The BST algorithm works effectively when the input data is balanced in terms of class distribution. If the input data is imbalanced, such as when a majority class has more than 20 times the samples of the minority classes, we recommend that you use the K-means clustering algorithm provided in PolarDB for AI to preprocess the imbalanced classes, such as the non-paying group, and provide a balanced overall data distribution across classes. For more information, see K-means clustering algorithm (K-Means).
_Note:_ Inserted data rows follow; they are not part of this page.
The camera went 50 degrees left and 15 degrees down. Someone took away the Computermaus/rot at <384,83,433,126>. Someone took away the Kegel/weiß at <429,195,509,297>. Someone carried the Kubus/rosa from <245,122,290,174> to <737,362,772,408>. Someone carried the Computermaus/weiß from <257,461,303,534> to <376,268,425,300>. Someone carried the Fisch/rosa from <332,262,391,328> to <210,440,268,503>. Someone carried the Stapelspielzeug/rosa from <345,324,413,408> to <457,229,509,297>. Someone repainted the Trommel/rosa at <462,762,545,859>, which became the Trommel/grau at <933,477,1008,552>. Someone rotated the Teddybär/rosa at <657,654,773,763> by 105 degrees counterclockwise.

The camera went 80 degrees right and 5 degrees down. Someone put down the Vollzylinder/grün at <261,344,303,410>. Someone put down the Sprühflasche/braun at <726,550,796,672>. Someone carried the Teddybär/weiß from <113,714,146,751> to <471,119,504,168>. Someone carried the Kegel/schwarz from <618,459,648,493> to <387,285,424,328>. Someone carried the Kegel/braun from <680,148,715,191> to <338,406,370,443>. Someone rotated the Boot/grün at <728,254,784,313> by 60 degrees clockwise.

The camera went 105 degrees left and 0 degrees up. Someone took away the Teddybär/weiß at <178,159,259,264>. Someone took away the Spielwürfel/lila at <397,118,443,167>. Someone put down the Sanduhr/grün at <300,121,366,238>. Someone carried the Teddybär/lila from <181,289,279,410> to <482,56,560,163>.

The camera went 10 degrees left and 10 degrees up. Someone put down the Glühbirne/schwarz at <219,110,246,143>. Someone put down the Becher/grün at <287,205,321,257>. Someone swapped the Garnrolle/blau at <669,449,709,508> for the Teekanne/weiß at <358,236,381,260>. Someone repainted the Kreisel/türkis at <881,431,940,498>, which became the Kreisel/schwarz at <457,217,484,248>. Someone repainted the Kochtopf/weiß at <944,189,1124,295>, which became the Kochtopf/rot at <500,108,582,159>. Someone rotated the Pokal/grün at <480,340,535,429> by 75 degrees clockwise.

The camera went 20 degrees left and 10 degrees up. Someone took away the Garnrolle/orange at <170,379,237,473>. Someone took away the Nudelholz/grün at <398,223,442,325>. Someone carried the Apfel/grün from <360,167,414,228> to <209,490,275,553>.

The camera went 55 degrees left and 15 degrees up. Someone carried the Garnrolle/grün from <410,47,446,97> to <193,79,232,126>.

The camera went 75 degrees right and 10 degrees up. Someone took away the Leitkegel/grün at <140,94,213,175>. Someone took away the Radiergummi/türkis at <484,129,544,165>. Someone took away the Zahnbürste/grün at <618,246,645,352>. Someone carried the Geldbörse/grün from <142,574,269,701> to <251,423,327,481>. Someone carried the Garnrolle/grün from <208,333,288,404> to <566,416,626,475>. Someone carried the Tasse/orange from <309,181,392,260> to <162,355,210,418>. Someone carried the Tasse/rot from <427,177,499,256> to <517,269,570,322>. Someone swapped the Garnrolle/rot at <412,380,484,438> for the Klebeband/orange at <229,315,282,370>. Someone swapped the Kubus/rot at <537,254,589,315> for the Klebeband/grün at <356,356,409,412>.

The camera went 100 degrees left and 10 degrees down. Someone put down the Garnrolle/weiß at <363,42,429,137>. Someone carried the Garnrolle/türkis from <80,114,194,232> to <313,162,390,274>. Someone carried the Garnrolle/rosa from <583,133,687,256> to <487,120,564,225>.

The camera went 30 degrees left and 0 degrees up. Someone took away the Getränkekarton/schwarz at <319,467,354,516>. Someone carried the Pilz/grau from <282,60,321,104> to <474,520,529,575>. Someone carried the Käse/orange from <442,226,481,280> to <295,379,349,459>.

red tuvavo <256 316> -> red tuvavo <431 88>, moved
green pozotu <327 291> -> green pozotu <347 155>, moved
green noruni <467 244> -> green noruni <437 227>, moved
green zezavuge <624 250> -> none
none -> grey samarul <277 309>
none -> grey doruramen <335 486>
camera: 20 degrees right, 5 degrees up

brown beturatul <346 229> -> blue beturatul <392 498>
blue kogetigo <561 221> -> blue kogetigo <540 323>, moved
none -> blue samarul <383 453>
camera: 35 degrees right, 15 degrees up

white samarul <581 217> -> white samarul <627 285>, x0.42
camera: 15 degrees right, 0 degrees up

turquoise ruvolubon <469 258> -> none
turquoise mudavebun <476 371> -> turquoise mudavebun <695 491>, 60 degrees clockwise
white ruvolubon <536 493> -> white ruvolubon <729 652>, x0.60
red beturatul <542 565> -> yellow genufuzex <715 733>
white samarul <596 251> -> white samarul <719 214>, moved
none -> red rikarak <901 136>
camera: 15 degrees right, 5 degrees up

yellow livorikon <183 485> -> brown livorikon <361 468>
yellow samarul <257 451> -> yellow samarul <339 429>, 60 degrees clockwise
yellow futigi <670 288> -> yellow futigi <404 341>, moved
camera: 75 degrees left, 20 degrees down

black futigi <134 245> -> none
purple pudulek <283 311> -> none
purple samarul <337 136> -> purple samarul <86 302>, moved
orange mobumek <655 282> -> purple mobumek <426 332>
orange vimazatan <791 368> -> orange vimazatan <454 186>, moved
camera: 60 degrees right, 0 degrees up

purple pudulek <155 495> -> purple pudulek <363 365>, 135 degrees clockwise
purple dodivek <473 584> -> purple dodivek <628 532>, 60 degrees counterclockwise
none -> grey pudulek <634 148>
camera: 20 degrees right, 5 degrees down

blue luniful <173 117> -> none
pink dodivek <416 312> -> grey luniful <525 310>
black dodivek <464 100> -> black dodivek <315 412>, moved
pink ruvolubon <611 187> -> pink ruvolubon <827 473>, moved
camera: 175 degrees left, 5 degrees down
Format of the data table for model creation

Column name	Required/Optional	Column type	Column description	Example
uid	Required	VARCHAR	The ID of each data entry, such as the user ID or product ID.	253460731706911258
event_list	Required	LONGTEXT	The behavior sequence used to create the model in the input table. The data in the sequence is separated by commas (,). Each behavior in the sequence is represented by a unique integer ID. The behaviors in the sequence are sorted in ascending order based on their timestamps.	"[183, 238, 153, 152]"
target	Required	INT, FLOAT, DOUBLE	The label of the sample that is used to measure the algorithm model metrics.	0
val_row	Optional	INT	To prevent the model from overfitting, you can specify a validation set. Valid values: 0: labels the row as model creation data. 1: labels the row as validation data. Note This parameter is typically used in conjunction with the version and val_flag parameters in the model creation parameter configuration. The following rules apply: When the version parameter is set to 1 and the val_flag parameter is set to 1, the val_row parameter takes effect. When the val_flag parameter is set to 0, if the val_row parameter is specified, only the data with val_row=0 is used as model creation data.	1
other_feature	Optional	INT, FLOAT, DOUBLE, LONGTEXT	Other features of the model. When using this parameter, you need to include the required feature column names in the x_value_cols and x_statics_cols configurations of the model creation parameters. Note When other_feature is of the LONGTEXT type, the text supports the following formats: JSON, list, or a string separated by `,`. You can specify multiple other_feature parameters, such as other_feature1 and other_feature2.	2
val_x_cols	Optional	LONGTEXT	A sequence of behaviors for model validation and parameter tuning. Each behavior in the sequence is represented by a unique integer ID. The behaviors in the sequence are separated by commas (,) and sorted in ascending order based on their timestamps. Note This parameter takes effect only when `version=0`. For more information, see version.	"[183, 238, 153, 152]"
val_y_cols	Optional	INT, FLOAT, DOUBLE	The label of the sample for the behavior sequence used for parameter tuning. Note This parameter takes effect only when `version=0`. For more information, see version.	1

The parameters in the following table are values of the model_parameter parameter in the CREATE MODEL syntax for creating an algorithm model. You can select the appropriate parameters based on your current requirements.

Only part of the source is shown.